**TASK TO CARRY OUT:** Rewrite the lines below with "bar" swapped for "column", leaving everything else as it is and omitting the pictures.

**PROVIDED DATA:**
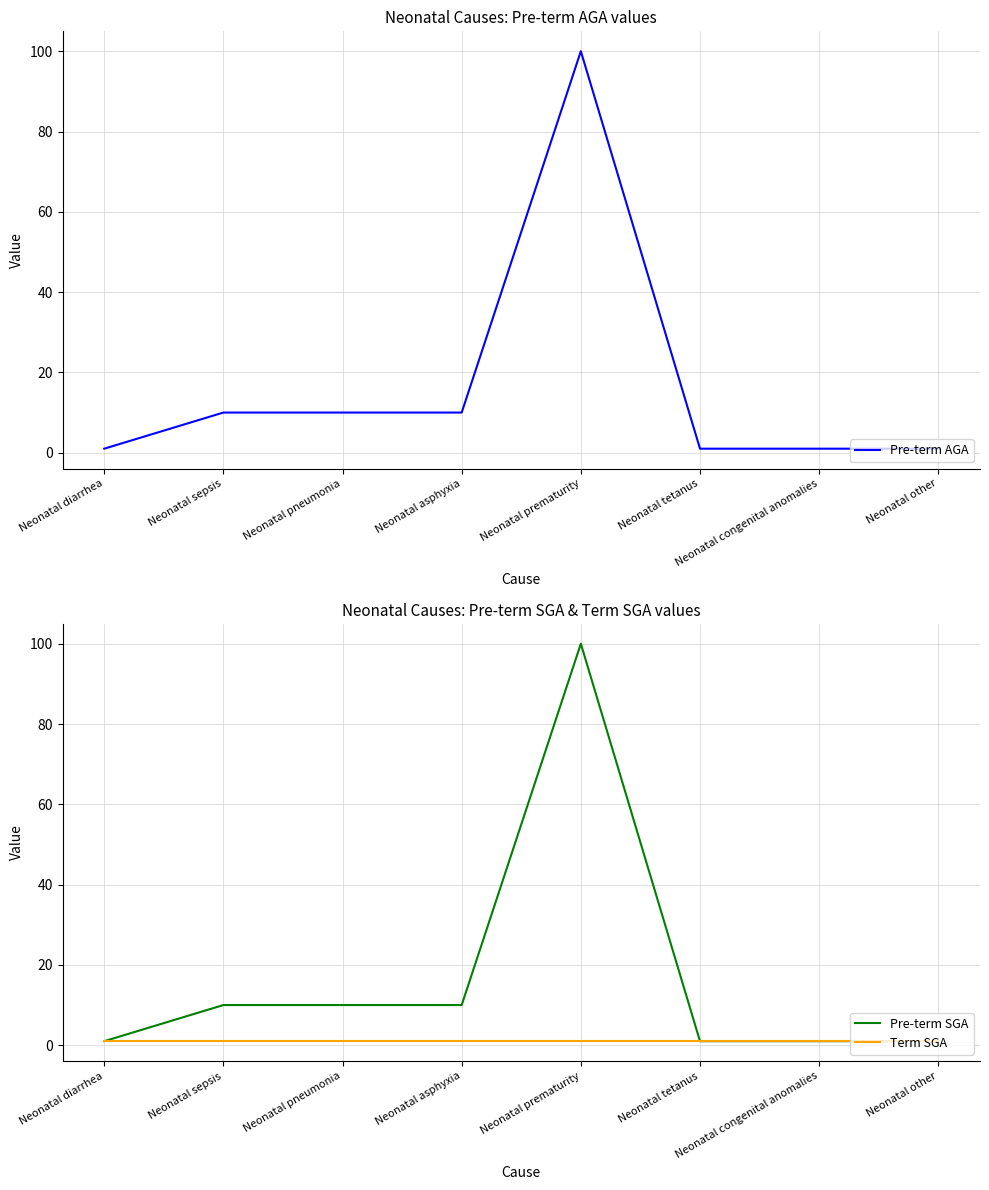

What is the approximate value of Term SGA at Neonatal diarrhea?

1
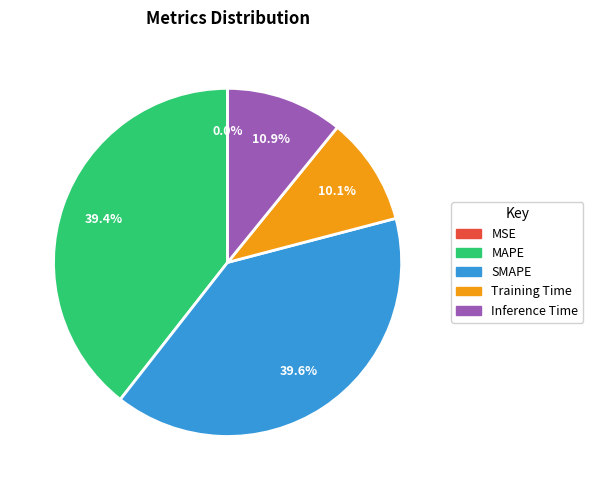

What percentage is NOT represented by Training Time?

89.9%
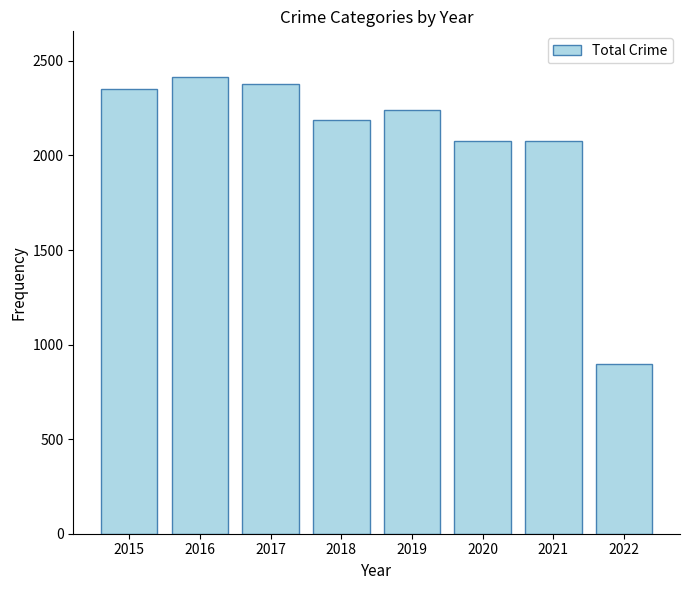

What is the value of the 6th bar from the left?

2078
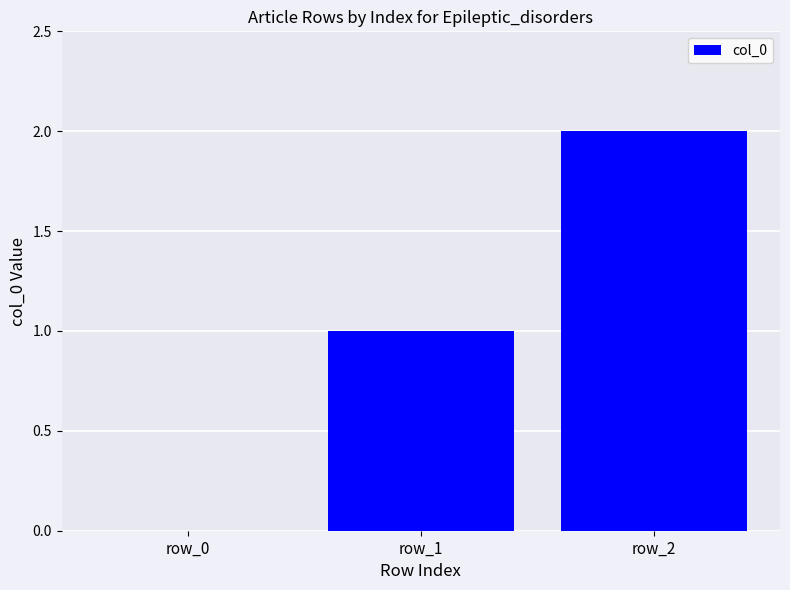

Which has a higher value, row_2 or row_0?

row_2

**ANSWER TO THE EXERCISE:**
What is the approximate value of Term SGA at Neonatal diarrhea?

1

What percentage is NOT represented by Training Time?

89.9%

What is the value of the 6th column from the left?

2078

Which has a higher value, row_2 or row_0?

row_2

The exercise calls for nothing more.